Dataset entries
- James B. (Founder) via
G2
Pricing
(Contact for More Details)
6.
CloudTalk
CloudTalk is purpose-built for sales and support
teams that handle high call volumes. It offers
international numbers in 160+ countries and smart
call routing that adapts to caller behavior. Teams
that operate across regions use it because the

[Work required]: Write out the entries verbatim, all of them.

[Finished exercise]:
- James B. (Founder) via
G2
Pricing
(Contact for More Details)
6.
CloudTalk
CloudTalk is purpose-built for sales and support
teams that handle high call volumes. It offers
international numbers in 160+ countries and smart
call routing that adapts to caller behavior. Teams
that operate across regions use it because the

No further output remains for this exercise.